** Opening TEXT SHOWN block **
There is significant ROI attached to having less people in IT manage applications for which they do not have expertise. SaaS vendors have the application expertise and a full time dedicated staff in charge of maintenance, upgrades and support.
For complex applications, it makes little sense to have a corporate IT department manage an on-premise application. One, they usually don't have domain expertise. Two, they don't know the right questions to ask in order to set it up the application properly. Three, they don't have the experience necessary to realize how it will impact the other systems in the enterprise.
Please note, there are some exceptions to above of course. I know quite a few CIO's that will disagree with me and claim to have the in house expertise. I'd argue based on my experience however, they are the exception rather than the rule.
"For example, Atlassian sells only on-premise."
Not a good example. Atlassian offers hosted versions of their products, not just on-premise.
http://www.atlassian.com/software/confluence/hosted/
http://www.atlassian.com/studio/
@Mark I think you are just trying to argue with reality. Small businesses don't have IT staff so no contest. Medium and Large businesses either would like to think their staff either know this stuff or are good enough to learn it. In most cases it's just putting the application up on a server and running it - not writing it - so they don't need domain knowledge.
** Closing TEXT SHOWN block **
** Opening GIVEN DATA block **
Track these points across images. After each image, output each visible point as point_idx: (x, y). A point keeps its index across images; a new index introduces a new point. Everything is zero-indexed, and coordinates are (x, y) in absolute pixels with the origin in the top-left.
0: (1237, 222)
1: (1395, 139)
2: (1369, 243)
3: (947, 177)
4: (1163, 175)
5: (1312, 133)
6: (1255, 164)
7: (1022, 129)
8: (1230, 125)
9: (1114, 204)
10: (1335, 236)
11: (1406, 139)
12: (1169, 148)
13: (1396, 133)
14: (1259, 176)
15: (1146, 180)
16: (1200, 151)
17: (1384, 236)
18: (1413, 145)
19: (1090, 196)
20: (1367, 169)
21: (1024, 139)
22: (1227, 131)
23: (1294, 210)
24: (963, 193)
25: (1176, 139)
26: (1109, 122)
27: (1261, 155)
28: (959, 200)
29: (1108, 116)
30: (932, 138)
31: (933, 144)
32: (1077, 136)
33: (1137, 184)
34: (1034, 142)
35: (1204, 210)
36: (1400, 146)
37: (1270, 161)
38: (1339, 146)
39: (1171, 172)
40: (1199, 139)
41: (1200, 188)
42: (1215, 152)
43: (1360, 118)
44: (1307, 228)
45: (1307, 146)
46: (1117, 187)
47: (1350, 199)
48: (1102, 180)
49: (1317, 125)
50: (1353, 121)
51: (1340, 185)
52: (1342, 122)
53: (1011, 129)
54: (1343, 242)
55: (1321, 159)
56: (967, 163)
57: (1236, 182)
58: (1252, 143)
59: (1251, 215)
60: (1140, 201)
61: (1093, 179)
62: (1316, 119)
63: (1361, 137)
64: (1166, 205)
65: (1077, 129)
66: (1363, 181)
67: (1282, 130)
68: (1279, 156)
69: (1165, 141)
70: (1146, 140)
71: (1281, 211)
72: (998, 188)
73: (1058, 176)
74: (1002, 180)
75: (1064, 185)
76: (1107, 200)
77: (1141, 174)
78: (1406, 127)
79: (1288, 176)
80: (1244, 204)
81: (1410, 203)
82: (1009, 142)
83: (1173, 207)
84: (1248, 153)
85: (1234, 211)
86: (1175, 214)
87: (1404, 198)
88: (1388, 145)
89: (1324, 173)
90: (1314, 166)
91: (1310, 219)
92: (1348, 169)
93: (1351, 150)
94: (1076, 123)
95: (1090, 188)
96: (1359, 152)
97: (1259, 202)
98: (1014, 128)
** Closing GIVEN DATA block **
** Opening GIVEN DATA block **
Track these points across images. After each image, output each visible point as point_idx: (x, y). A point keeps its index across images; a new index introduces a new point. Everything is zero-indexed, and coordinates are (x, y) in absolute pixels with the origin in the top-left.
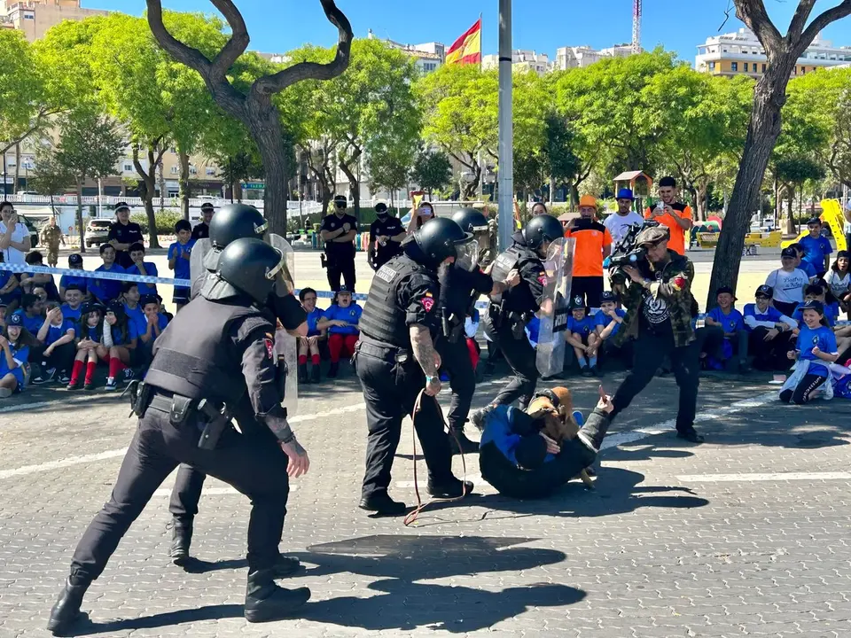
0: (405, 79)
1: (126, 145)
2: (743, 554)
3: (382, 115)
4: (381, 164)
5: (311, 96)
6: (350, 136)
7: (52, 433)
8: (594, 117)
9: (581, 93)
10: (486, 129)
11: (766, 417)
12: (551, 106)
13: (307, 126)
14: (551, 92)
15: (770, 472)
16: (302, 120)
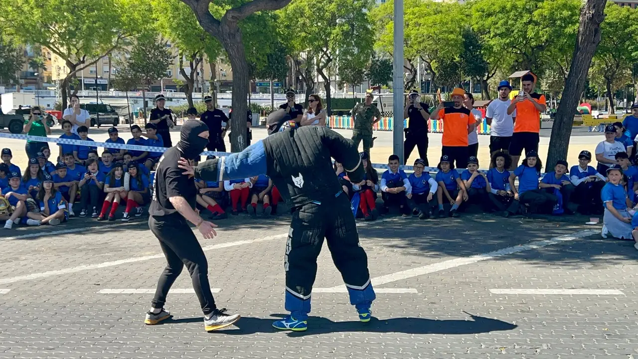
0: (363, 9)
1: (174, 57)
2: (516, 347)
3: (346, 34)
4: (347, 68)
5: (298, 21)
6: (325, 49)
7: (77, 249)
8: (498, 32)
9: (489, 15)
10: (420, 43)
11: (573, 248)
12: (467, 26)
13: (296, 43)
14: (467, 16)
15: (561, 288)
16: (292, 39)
** Closing GIVEN DATA block **
** Opening GIVEN DATA block **
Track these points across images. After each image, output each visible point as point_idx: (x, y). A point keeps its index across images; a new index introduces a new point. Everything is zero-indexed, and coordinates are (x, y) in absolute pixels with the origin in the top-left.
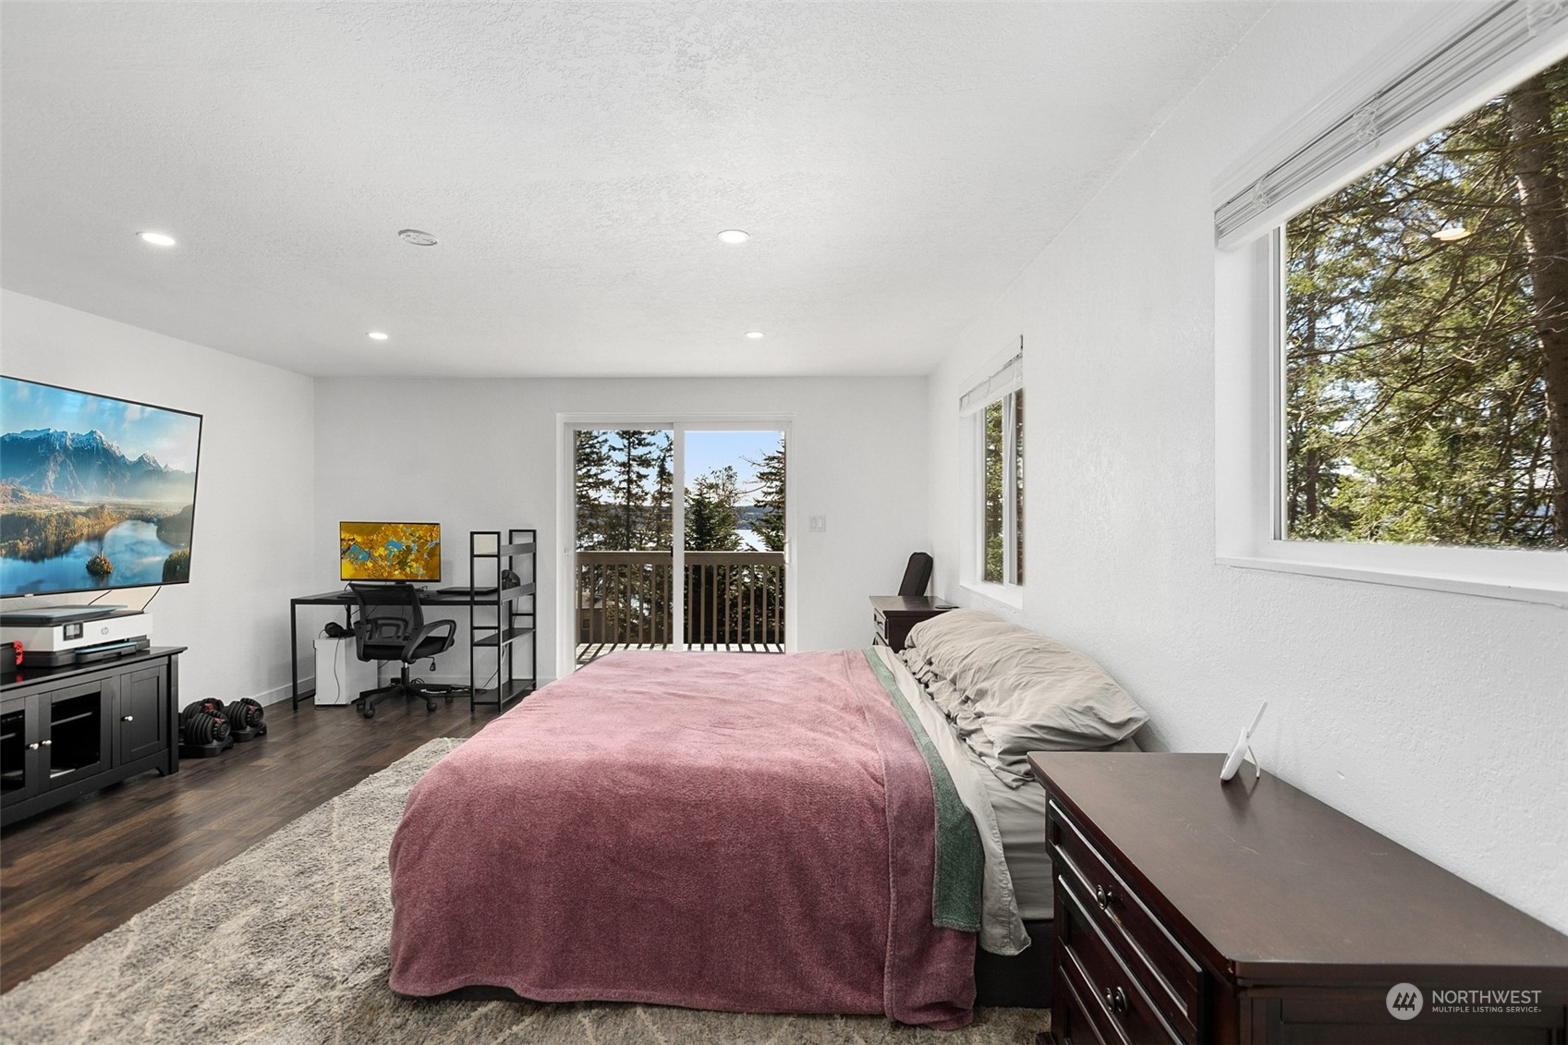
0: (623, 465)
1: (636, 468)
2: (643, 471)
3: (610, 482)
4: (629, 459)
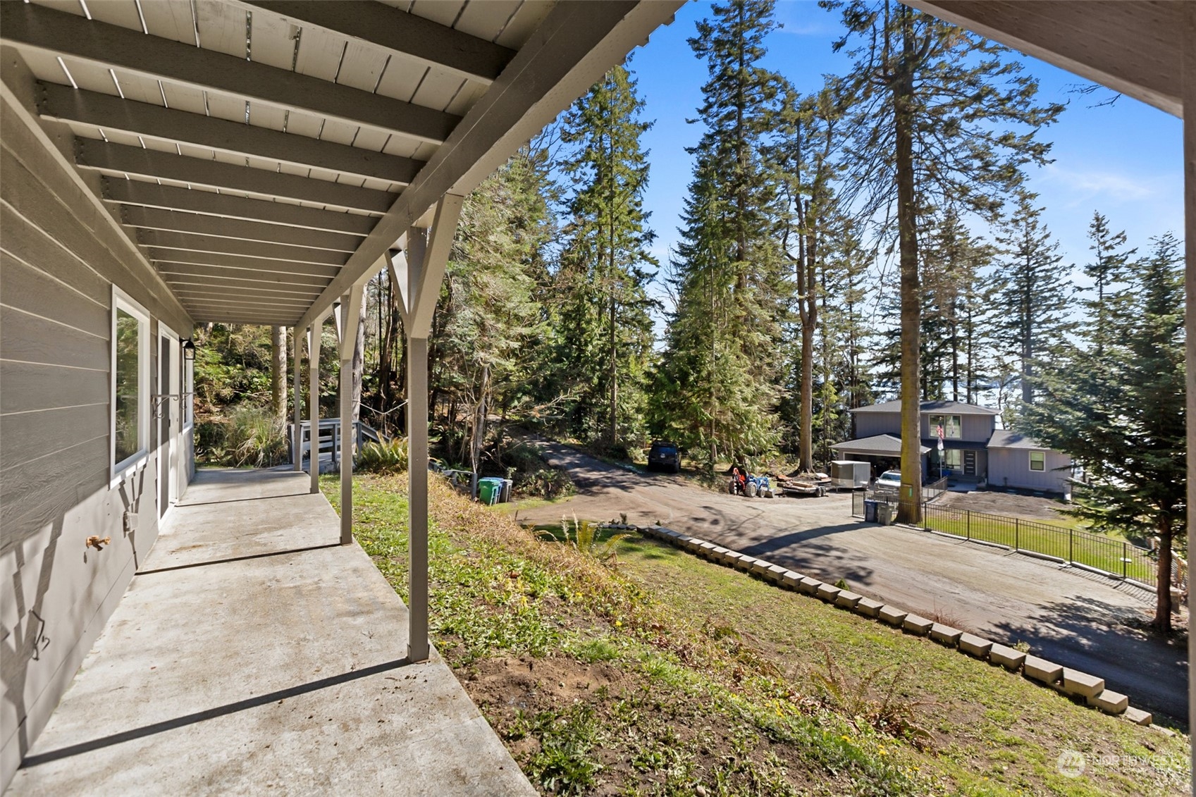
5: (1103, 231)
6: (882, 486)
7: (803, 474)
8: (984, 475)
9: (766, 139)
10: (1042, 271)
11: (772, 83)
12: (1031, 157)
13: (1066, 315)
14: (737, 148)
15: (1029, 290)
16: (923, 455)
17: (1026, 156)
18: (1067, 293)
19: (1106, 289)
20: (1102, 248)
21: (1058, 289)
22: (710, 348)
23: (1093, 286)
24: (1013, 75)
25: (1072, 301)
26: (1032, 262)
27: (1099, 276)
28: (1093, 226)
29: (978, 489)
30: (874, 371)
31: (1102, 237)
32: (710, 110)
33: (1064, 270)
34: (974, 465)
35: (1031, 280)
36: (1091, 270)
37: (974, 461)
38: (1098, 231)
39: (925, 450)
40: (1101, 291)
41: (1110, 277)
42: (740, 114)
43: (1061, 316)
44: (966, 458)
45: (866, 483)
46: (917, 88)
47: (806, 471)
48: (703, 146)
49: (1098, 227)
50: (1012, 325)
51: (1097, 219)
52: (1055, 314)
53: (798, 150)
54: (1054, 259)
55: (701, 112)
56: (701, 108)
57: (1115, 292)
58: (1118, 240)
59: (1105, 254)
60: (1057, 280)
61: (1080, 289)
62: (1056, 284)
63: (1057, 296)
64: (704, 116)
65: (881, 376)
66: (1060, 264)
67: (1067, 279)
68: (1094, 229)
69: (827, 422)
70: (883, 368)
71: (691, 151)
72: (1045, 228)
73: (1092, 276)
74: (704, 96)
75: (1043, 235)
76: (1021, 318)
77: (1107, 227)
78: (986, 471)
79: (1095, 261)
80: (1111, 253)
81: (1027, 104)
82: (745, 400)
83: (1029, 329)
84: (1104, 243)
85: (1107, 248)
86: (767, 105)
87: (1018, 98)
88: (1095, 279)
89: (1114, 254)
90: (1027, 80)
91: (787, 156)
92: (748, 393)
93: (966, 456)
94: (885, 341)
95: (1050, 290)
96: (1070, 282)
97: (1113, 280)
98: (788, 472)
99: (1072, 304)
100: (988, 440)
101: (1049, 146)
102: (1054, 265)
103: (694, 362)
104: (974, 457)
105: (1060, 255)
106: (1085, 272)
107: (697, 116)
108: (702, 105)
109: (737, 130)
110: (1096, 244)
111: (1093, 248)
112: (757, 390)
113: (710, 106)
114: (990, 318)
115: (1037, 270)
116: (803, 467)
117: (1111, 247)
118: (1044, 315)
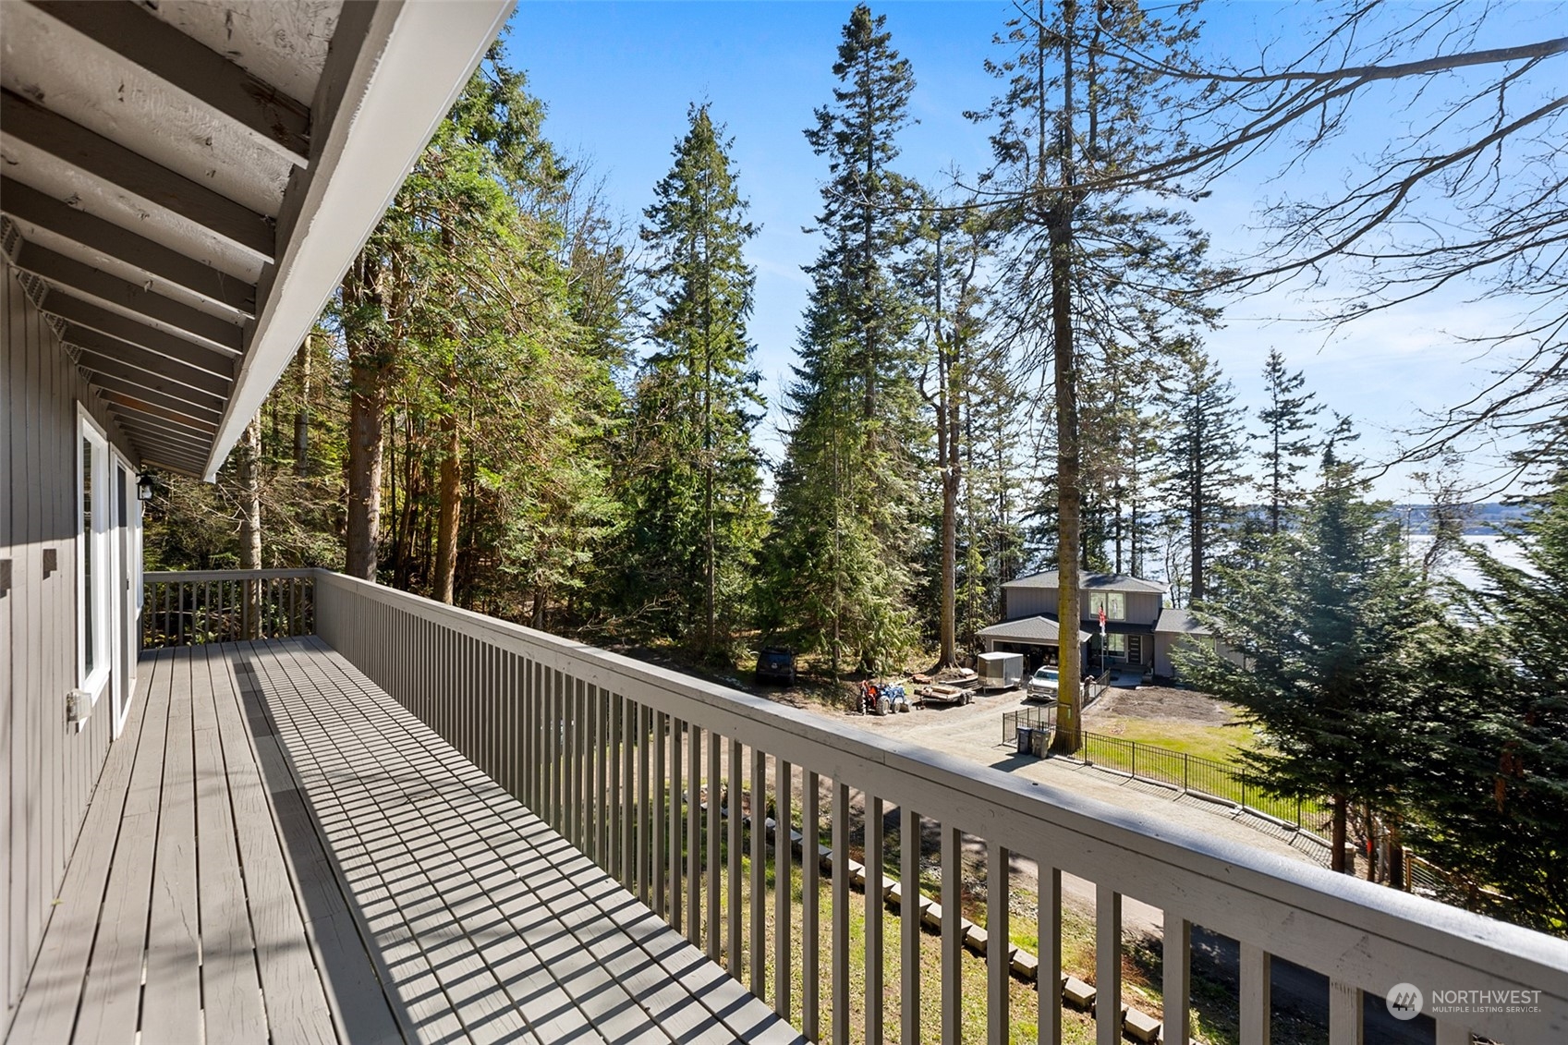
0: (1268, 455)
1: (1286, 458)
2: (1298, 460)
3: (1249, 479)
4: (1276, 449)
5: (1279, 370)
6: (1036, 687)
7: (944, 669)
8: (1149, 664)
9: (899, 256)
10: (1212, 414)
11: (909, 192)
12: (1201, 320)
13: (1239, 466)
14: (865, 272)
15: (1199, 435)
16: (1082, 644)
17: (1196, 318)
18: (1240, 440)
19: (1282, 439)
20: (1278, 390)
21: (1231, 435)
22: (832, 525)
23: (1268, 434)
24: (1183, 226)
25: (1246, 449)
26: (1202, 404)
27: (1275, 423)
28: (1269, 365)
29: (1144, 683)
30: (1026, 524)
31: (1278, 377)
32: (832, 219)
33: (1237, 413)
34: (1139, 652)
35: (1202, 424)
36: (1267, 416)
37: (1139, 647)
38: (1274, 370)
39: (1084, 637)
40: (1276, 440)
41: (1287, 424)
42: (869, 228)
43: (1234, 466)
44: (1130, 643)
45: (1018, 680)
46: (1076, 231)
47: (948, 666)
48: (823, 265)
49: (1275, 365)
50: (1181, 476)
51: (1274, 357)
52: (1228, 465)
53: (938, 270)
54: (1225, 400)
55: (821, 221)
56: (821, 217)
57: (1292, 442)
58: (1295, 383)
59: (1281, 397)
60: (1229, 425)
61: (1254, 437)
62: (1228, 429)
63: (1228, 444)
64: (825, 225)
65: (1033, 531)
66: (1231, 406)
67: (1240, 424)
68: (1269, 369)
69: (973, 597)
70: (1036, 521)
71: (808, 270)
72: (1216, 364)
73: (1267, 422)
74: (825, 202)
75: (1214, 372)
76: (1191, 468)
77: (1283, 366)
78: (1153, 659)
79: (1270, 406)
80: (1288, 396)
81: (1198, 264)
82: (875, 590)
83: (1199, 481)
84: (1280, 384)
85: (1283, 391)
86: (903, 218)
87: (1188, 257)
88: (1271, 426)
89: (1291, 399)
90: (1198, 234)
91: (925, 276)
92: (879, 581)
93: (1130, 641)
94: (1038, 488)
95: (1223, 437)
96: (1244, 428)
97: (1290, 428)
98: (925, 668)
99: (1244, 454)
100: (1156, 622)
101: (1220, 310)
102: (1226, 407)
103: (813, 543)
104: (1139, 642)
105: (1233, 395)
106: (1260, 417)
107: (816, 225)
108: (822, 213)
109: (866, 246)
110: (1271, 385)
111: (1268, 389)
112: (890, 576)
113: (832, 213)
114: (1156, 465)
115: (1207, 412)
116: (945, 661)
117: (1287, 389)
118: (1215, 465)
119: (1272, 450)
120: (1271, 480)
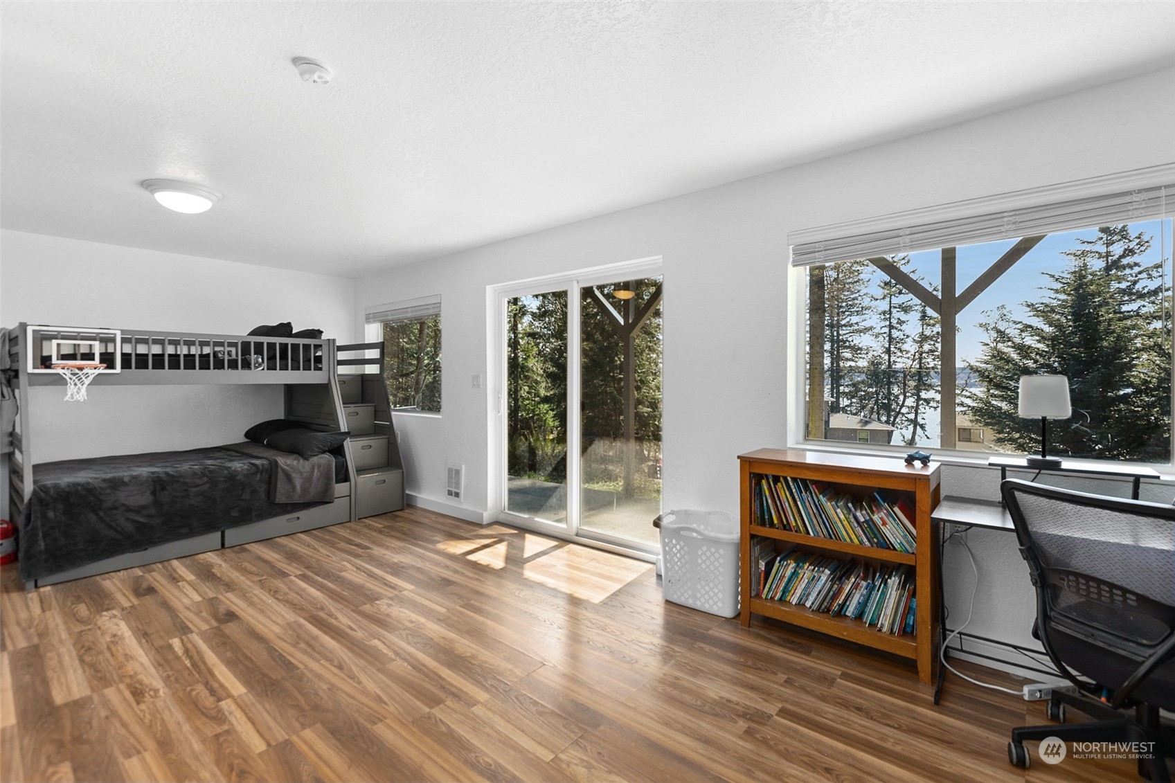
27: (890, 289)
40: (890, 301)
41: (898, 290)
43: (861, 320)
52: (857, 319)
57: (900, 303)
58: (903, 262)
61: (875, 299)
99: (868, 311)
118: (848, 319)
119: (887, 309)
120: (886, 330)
** Closing GIVEN DATA block **
[PROBLEMS AND TASKS]
1. Answer each question from the SaaS discussion, one line per answer:
(a) Who do SaaS vendors have in charge of maintenance, upgrades and support?
(b) Besides on-premise versions, what does Atlassian offer, according to the reply to the Atlassian example?
(c) What reason does the last comment give for small businesses being "no contest"?
2. Rewrite the paragraph of the SaaS discussion that begins "For complex applications" as a short list, keeping its main points.
3. Write the next part of the SaaS discussion, picking up after its last sentence.

[EXPECTED OUTPUTS]
1.
(a) A full time dedicated staff.
(b) Hosted versions of their products.
(c) Small businesses don't have IT staff.

2.
A corporate IT department is a poor fit for managing a complex on-premise application because it usually:
- lacks domain expertise
- doesn't know the right questions to ask to set the application up properly
- lacks the experience to see how the application will affect the enterprise's other systems

3.
Companies don't trust external parties completely with support since many companies either charge a lot for small items (new email addresses) or are very slow to resolve issues like RedHat and Oracle.
In regards to the security mentioned in the article - I would think in a good IT department of 50 people the security of the datacentre is better than a 5 person startup which mostly consists of programmers/business people not sys admins. (a very different skillbase)
Also in many cases the IT department is evaluating the options and it's not likely to pick one that puts them out of a job.
Also, forgot to mention that many saas services get pretty expensive when you get to 1000s of users compared to running your own server. E.g. 1000 users on Yammer $36,000/year
As a CIO who has served at several different firms with IT departments in the 50-100 people range, I disagree quite a bit with Richard's remarks above.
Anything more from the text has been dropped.